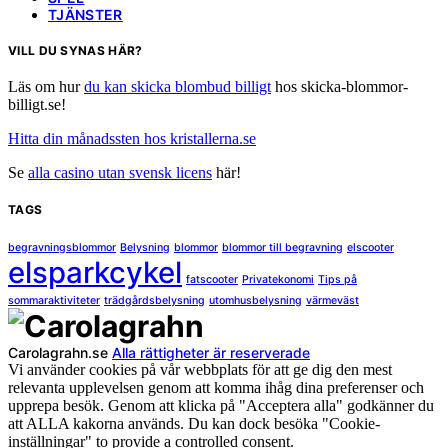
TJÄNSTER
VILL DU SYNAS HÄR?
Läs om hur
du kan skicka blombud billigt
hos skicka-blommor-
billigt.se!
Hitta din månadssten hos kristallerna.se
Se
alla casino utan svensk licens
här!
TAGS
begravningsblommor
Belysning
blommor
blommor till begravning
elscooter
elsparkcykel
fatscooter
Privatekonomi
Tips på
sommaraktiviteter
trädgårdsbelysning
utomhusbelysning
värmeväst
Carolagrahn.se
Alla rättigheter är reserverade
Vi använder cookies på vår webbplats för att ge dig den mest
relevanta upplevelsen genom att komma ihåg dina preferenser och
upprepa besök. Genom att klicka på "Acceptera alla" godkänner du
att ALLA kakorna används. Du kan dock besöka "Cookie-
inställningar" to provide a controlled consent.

+--

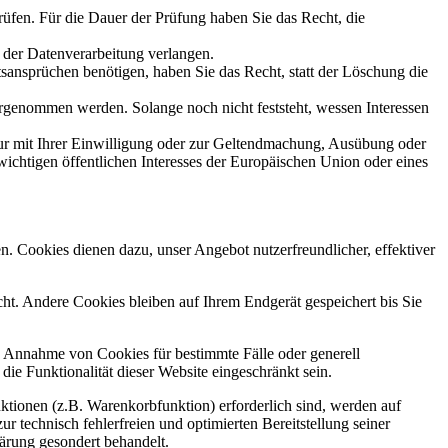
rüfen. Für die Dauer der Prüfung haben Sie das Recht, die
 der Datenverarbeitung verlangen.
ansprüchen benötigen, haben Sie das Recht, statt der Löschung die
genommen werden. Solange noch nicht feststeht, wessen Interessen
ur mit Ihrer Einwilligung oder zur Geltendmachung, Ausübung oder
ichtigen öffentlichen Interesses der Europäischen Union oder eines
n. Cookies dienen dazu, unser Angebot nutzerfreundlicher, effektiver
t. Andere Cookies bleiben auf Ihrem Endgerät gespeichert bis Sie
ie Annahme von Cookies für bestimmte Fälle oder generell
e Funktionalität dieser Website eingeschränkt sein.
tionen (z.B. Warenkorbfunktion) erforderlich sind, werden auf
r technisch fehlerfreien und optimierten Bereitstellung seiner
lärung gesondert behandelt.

+--

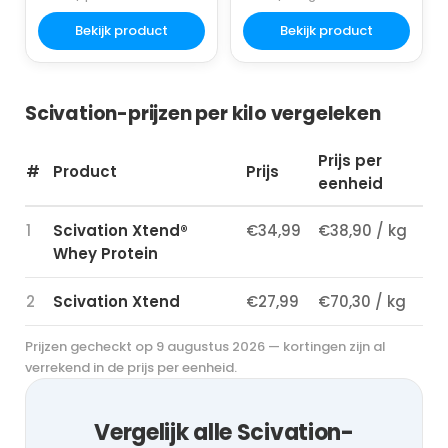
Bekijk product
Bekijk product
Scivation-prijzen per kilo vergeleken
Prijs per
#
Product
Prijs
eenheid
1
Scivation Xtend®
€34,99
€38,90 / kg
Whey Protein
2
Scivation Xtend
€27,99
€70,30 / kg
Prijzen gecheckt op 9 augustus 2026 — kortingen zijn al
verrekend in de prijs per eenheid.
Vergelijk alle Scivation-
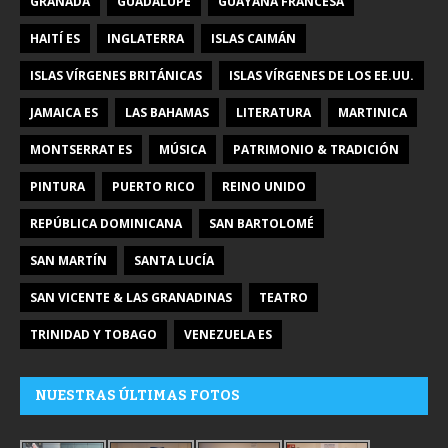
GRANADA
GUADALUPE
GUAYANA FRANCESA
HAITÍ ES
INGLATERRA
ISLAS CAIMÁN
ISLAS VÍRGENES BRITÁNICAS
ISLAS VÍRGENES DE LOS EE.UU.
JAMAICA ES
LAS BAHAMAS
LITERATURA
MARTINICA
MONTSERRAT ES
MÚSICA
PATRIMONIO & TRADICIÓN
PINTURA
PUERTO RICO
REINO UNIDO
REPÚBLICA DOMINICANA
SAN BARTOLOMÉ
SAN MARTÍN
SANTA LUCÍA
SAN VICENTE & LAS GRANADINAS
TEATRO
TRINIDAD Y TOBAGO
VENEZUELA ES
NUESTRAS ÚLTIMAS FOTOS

+--

**EXERCISE INSTRUCTIONS**. Which lines above run from the one containing "begravningsblommor" to the one containing "a controlled consent."? Give them again exactly, both ends included.

**OUTPUT FOR THIS TASK**.
begravningsblommor
Belysning
blommor
blommor till begravning
elscooter
elsparkcykel
fatscooter
Privatekonomi
Tips på
sommaraktiviteter
trädgårdsbelysning
utomhusbelysning
värmeväst
Carolagrahn.se
Alla rättigheter är reserverade
Vi använder cookies på vår webbplats för att ge dig den mest
relevanta upplevelsen genom att komma ihåg dina preferenser och
upprepa besök. Genom att klicka på "Acceptera alla" godkänner du
att ALLA kakorna används. Du kan dock besöka "Cookie-
inställningar" to provide a controlled consent.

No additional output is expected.